Congregants should not be encouraged to idolize their pastors. Nor should pastors attempt to influence others to vote a certain way.
Preaching Christ Crucified
A pastor's job is to teach the clear gospel message - Christ crucified and salvation through the death, burial and resurrection of Jesus Christ (1 Cor. 15:1-4). He may also teach ethics, morality, and a biblical worldview. But, he can do this without becoming "entangled in the affairs of everyday life" (2 Timothy 2:4).
Choose your Battles Carefully
Christians need to choose their battles carefully. Those pastors who defiantly preached politics on Pulpit Freedom Sunday may very well go to jail or face exorbitant fines.

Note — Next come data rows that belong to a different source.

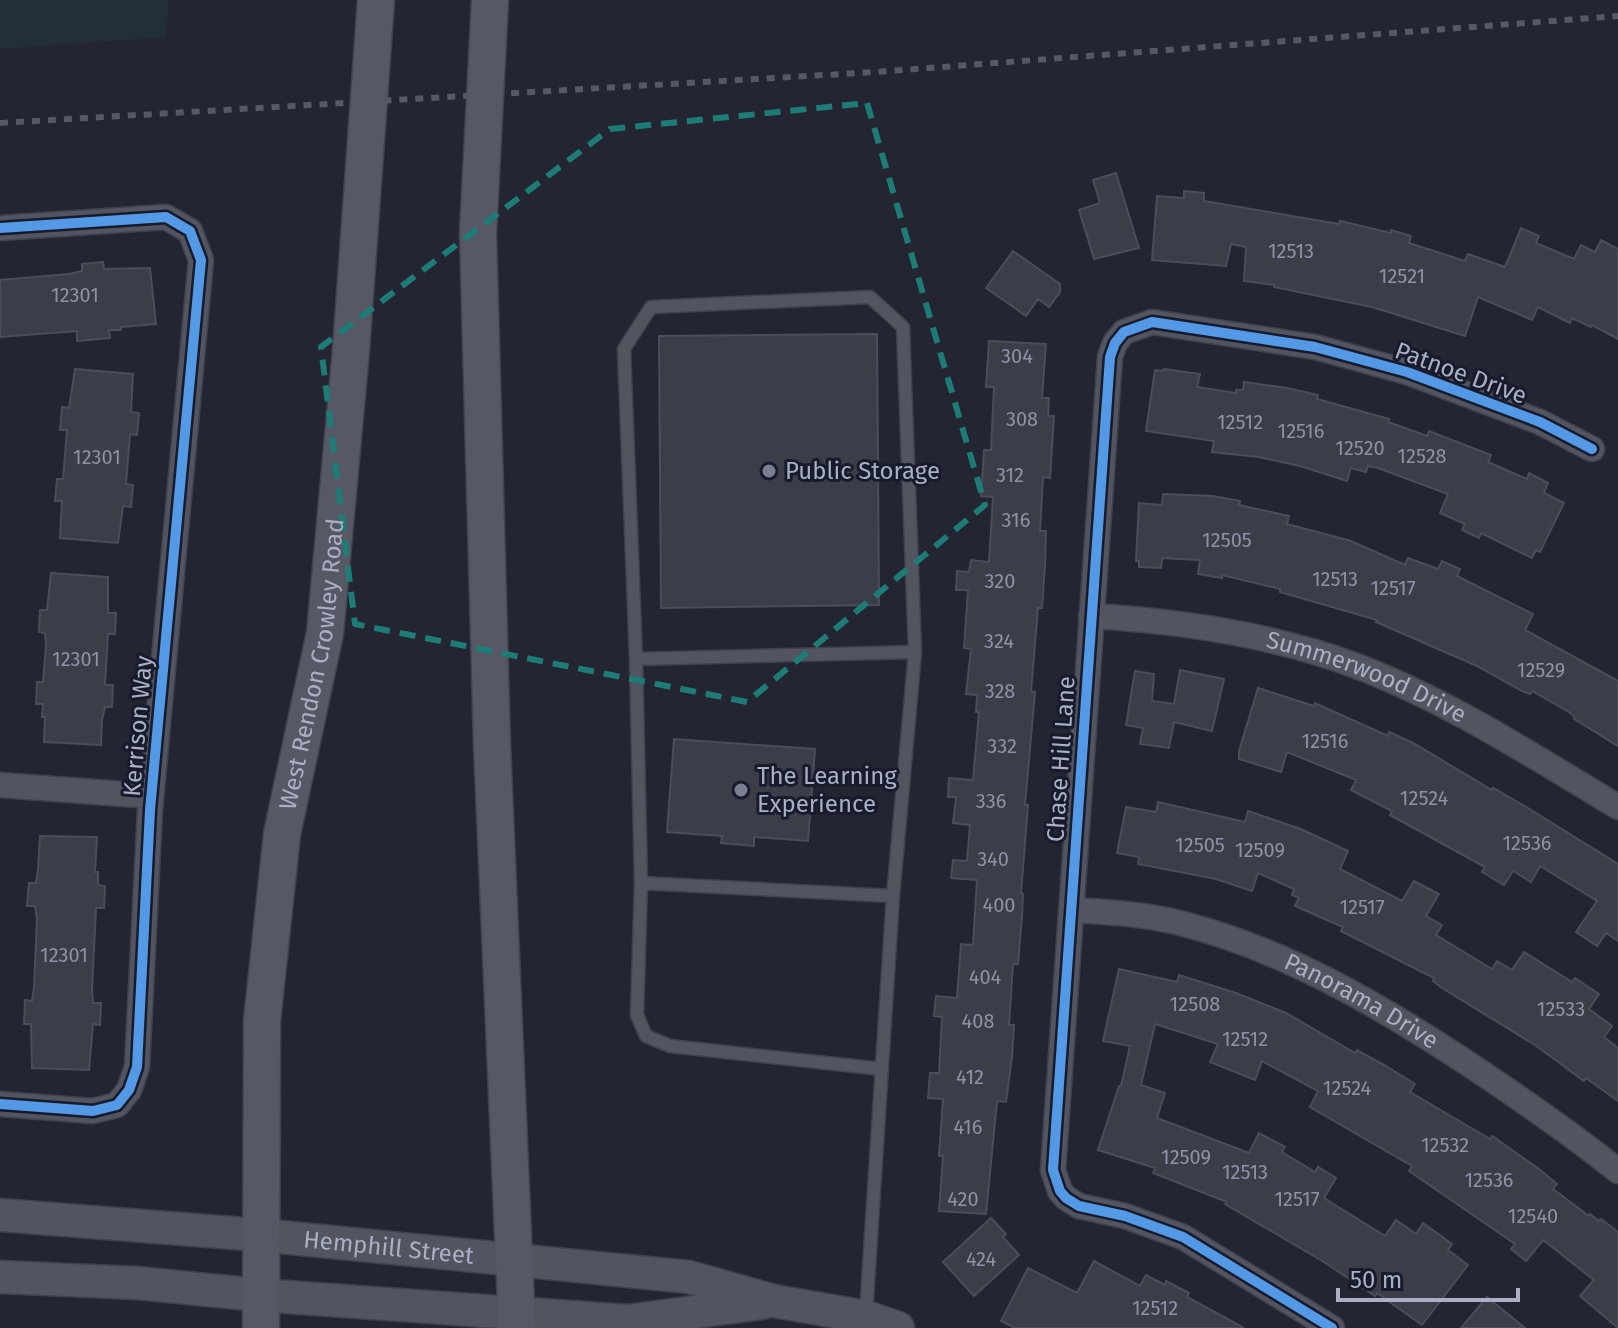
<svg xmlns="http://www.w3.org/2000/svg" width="1618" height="1328" font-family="'Fira Sans',sans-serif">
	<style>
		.green { fill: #202f38 }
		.building { fill: #3b3d48; stroke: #4a4d5a; stroke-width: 2 }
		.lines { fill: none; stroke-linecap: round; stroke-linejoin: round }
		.service-casing { stroke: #3f414b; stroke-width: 15 }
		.minor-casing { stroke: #3f414b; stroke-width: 27 }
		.tertiary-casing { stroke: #3f414b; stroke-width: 35 }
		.secondary-casing { stroke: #3f414b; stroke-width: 39 }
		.service { stroke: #525560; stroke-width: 12 }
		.minor { stroke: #525560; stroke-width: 24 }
		.tertiary { stroke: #525560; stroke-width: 32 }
		.secondary { stroke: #565965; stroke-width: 36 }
		.rail { stroke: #565964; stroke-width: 6; stroke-dasharray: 8 8; stroke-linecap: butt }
		.cycleway-casing { stroke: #171b2c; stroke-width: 15 }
		.cycleway { stroke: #5399e6; stroke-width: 10 }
		.marked { fill: none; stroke: #1e7c77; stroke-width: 6; stroke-dasharray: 16 10; stroke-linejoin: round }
		.poi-dot { fill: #7b7f92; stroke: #171b2c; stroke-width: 3 }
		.labels { text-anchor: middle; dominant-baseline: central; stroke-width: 6; stroke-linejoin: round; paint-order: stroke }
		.number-label { font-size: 20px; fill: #8e92a6 }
		.street-label { font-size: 24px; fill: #aaafc5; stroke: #171b2c }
		.poi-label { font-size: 24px; fill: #aaafc5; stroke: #171b2c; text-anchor: start }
	</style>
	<rect width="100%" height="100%" fill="#232632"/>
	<!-- green -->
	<path class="green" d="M0 0H169L166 37 0 49Z"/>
	<!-- building -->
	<path class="building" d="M1116 173 1139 248 1094 259 1079 210 1100 203 1093 180Z
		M1184 191 1204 193V201L1339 224 1340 221 1391 233V230L1411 236 1409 243 1465 261 1468 254 1505 267 1521 228 1539 236 1536 243 1574 259 1581 245 1595 252 1601 240 1618 249V339L1592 325 1591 327 1572 318 1570 323 1538 307 1532 320 1478 297 1465 336 1372 307 1274 287V285L1244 281 1246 247 1231 244 1226 266 1152 260 1157 196 1184 198Z
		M1013 251 1060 284V292L1049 307 1038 299 1026 316 986 288Z
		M103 262 104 269 150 268 156 324 121 327V330H109L110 338 77 341V331L0 337V280L69 274 82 271V264Z
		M877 334 879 605 661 608 659 336Z
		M989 341 1046 344 1042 398H1049L1048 416H1054L1050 478 1043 477 1040 531H1046L1045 566 1042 608H1038L1031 691 1035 692 1025 805H1028L1021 893 1023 894 1022 917 1018 964H1013L1009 1025H1014L1012 1057 1006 1102 997 1101 986 1214 939 1211 943 1156H939L943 1099 928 1098 930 1073H939L942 1017 934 1016 936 996 957 998 961 944 973 945 977 880 951 878 953 860 967 861 970 825 953 823 956 797H948L949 778 973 780 979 712H976L977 695 966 694 971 649 964 648 968 590H956L957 571 969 572 971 560 989 562 993 497 981 496 984 450H991L994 387H986Z
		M75 369 133 374 131 412 139 413 137 435 130 434 126 484 133 485 131 507 123 506 118 543 60 538 62 501H55L57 479H63L67 430H60L62 407 69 408Z
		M1164 369 1200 374 1197 387 1236 393V390H1243L1244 382 1287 388 1318 395 1317 399 1389 419 1388 422 1427 436 1429 431 1491 455 1488 462 1527 479 1529 473 1548 483 1544 493 1564 503 1540 552 1536 550 1532 558 1481 533 1479 538 1462 530 1465 524 1440 513 1448 494 1378 468 1368 466 1366 472 1351 468 1347 481 1300 466 1259 457 1212 452 1214 441 1146 431 1155 370 1163 371Z
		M1163 494 1213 496 1240 501 1239 505 1289 516 1287 524 1351 541 1405 565 1408 558 1438 569 1442 561 1460 569 1457 576 1533 614 1525 630 1618 681V746L1574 719 1575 717 1569 712 1532 691 1530 694 1522 691 1477 666 1376 622 1377 620 1280 592V589L1222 575V578L1198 574 1200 560 1162 558 1161 568 1139 567V561H1136L1139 503 1162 505Z
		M51 573 108 577V613H116L115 634H108L105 685H113L112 707H105L102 720 101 745 44 742 45 717H42L43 704H36L37 682H43L46 645 45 633 39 632 40 610H47Z
		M1180 670 1224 679 1212 731 1174 722 1169 748 1140 744 1143 728 1126 725 1135 671 1154 674 1152 701 1174 704Z
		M1258 688 1314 706 1315 703 1388 736 1389 732 1413 743 1492 790 1493 788 1523 805 1618 864V941L1606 933 1597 946 1576 932 1597 901 1540 866 1531 882 1513 871 1504 885 1482 872 1485 867 1390 815 1392 811 1351 790 1356 780 1287 752 1281 772 1239 759V751Z
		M674 739 815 749 808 841 754 837V846L721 843 722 836 667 832Z
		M1158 802 1245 822 1248 811 1301 829 1348 851 1340 869 1402 901 1414 881 1439 894 1426 916 1442 925 1436 935 1492 969 1497 961 1512 970 1524 952 1572 982 1575 978 1599 994 1589 1009 1612 1026 1604 1037 1618 1048V1101L1586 1078 1584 1081 1535 1045 1442 988 1433 981 1434 978 1341 931 1343 927 1295 906 1299 898 1292 895 1294 889 1258 873 1252 891 1216 879 1138 864 1139 857 1117 853 1126 807 1156 812Z
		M40 836 97 837 95 872H98V885L105 886 104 908H96L92 990 93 1003H101L100 1025 93 1024 89 1070 32 1068 31 1024H24L25 1000 32 1001 34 988 37 919 35 906H27L29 883H36L38 870Z
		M1119 969 1177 982 1179 975 1236 993 1286 1013 1355 1053 1357 1050 1386 1066 1415 1084 1410 1092 1490 1139 1492 1136 1539 1169 1557 1184 1553 1189 1589 1216 1590 1214 1599 1221 1601 1219 1618 1232V1328L1580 1296 1594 1280 1543 1240 1526 1261 1511 1249 1515 1244 1409 1171 1412 1166 1310 1107 1318 1091 1262 1061 1255 1080 1210 1062 1218 1044 1155 1024 1141 1085 1165 1093 1157 1118 1249 1153 1259 1133 1285 1147 1282 1152 1315 1172 1318 1167 1336 1178 1324 1198 1385 1236 1396 1220 1416 1234 1423 1223 1452 1244 1448 1250 1468 1265 1422 1325 1377 1293 1375 1296 1324 1262 1225 1204 1227 1202 1153 1173 1155 1168 1098 1150 1119 1086H1121L1130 1046 1103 1041Z
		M991 1218 1006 1234 1003 1237 1019 1255 974 1296 943 1262Z
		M1094 1261 1140 1286 1146 1275 1165 1285 1166 1281 1189 1293 1187 1297 1244 1328H1015L1001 1321 1028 1268 1077 1293Z
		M1487 1297 1525 1328H1461Z"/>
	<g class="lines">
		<defs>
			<path id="service" d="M636 659 641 883 893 896
				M641 883 637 1015 646 1036 670 1046 882 1069
				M866 1314 893 896 915 652 903 327 870 297 651 307 624 349 636 659 915 652"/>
			<g id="minor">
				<path d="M0 228 166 217 190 231 201 260 150 810 137 1067 129 1090 117 1105 93 1111 0 1104"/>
				<path id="s1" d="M1091 616C1181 621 1270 634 1354 665 1447 700 1533 756 1618 807"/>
				<path d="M0 785 151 796"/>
				<path id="s2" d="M1071 910C1108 912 1145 914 1180 923 1283 949 1377 1004 1464 1061 1517 1096 1569 1132 1618 1171"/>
				<path d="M1332 1328 1183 1237 1125 1216 1079 1206 1066 1198 1060 1191 1053 1170 1110 357 1115 343 1124 332 1152 322 1315 347 1407 372 1540 422 1592 449"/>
			</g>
			<g id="tertiary">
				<path id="s3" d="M0 1215 260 1235 689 1277 774 1301 866 1317 898 1328"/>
				<path d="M0 1277 137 1283 259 1295 627 1321 762 1303"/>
			</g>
			<g id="secondary">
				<path d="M490 0 478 233 492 745 517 1328"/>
				<path id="s4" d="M261 1328 262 1021 282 834 325 633 351 350 376 0"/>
			</g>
		</defs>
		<!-- service casing -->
		<use href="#service" class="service-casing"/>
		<!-- minor casing -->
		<use href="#minor" class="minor-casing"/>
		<!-- tertiary casing -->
		<use href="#tertiary" class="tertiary-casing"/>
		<!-- secondary casing -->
		<use href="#secondary" class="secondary-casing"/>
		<!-- service -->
		<use href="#service" class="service"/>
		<!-- minor -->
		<use href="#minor" class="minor"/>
		<!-- tertiary -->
		<use href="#tertiary" class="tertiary"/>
		<!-- secondary -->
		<use href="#secondary" class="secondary"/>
		<!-- rail -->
		<path class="rail" d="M0 123 876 72 1618 16"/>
		<defs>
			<path id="cycleway" d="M0 228 166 217 190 231 201 260 150 810 137 1067 129 1090 117 1105 93 1111 0 1104
				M1332 1328 1183 1237 1125 1216 1079 1206 1066 1198 1060 1191 1053 1170 1110 357 1115 343 1124 332 1152 322 1315 347 1407 372 1540 422 1592 449"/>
		</defs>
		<!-- cycleway casing -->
		<use href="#cycleway" class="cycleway-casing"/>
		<!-- cycleway -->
		<use href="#cycleway" class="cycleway"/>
	</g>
	<!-- marked area -->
	<path class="marked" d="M867 103 985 505 747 702 355 624 321 347 610 129Z"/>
	<!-- markers -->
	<g class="poi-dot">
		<circle cx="769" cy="471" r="8"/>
		<circle cx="741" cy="790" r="8"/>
	</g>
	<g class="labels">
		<!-- number labels -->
		<g class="number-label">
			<text x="1291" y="251">12513</text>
			<text x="1402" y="276">12521</text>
			<text x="75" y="295">12301</text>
			<text x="1017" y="356">304</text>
			<text x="1022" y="419">308</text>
			<text x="1240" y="422">12512</text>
			<text x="1301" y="431">12516</text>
			<text x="1360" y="448">12520</text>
			<text x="1422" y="456">12528</text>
			<text x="97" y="457">12301</text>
			<text x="1010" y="475">312</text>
			<text x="1016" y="520">316</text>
			<text x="1227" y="540">12505</text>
			<text x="1335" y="579">12513</text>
			<text x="1000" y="581">320</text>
			<text x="1393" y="588">12517</text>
			<text x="999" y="641">324</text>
			<text x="76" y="659">12301</text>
			<text x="1541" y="670">12529</text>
			<text x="1000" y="691">328</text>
			<text x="1325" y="741">12516</text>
			<text x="1002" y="746">332</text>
			<text x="1424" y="798">12524</text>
			<text x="991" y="801">336</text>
			<text x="1527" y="843">12536</text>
			<text x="1200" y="845">12505</text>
			<text x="1260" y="850">12509</text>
			<text x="993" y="859">340</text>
			<text x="999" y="905">400</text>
			<text x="1362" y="907">12517</text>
			<text x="64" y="955">12301</text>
			<text x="985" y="977">404</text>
			<text x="1195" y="1004">12508</text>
			<text x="1561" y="1009">12533</text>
			<text x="978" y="1021">408</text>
			<text x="1245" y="1039">12512</text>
			<text x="970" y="1077">412</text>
			<text x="1347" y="1088">12524</text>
			<text x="968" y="1127">416</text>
			<text x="1445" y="1145">12532</text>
			<text x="1186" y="1157">12509</text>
			<text x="1245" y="1172">12513</text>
			<text x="1489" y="1180">12536</text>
			<text x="963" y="1199">420</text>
			<text x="1297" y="1199">12517</text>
			<text x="1533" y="1216">12540</text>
			<text x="981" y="1259">424</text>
			<text x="1155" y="1308">12512</text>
		</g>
		<!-- street labels -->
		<g class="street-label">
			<text transform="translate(1461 373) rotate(20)">Patnoe Drive</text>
			<text stroke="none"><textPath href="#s4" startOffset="668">West Rendon Crowley Road</textPath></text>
			<text stroke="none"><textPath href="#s1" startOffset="284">Summerwood Drive</textPath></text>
			<text transform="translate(138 726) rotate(-85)">Kerrison Way</text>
			<text transform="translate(1061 759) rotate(-86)">Chase Hill Lane</text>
			<text stroke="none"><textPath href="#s2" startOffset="308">Panorama Drive</textPath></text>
			<text stroke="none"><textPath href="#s3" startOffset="390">Hemphill Street</textPath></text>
		</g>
		<!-- poi labels -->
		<g class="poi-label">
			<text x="785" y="471">Public Storage</text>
			<text x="757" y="776">The Learning<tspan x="757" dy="28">Experience</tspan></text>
		</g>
	</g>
	<!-- scale -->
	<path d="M1338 1288v12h180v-12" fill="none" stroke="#aaafc5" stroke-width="4"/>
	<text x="1350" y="1288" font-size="24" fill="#aaafc5" stroke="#171b2c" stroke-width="6" paint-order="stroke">50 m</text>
</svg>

Is this a worthwhile battle? Mind you, they were not preaching from the Bible in this case. Rather, they insisted upon the freedom to preach in favor of the political right. Had they been forbidden to preach from Romans chapter one this might be a different situation - a cause worth fighting for.
Perhaps we should think more carefully about where we will draw the line. An IRS ruling disallowing pastors to preach against child sacrifice or murder from the Old Testament clearly violates God's law. Here it is appropriate to boldly claim "We must obey God rather than men" (Acts 5:29).
Entangled in Worldly Affairs
However, the bitterness and hatred that is exhibited between Democrats and Republicans in twenty-first century America is most certainly an entanglement in the affairs of everyday life!
The Bible tells us to be a "good soldier of Christ Jesus" (2 Tim. 2:3). I don't see anything in this passage that tells us to be a good soldier of a political party or of John McCain or Senator Obama. Do you?
We are to focus our lives upon God alone - competing with no one.
The Apostle Paul said it well,
"For I determined to know nothing among you except Jesus Christ, and Him crucified" (1 Cor. 2:2).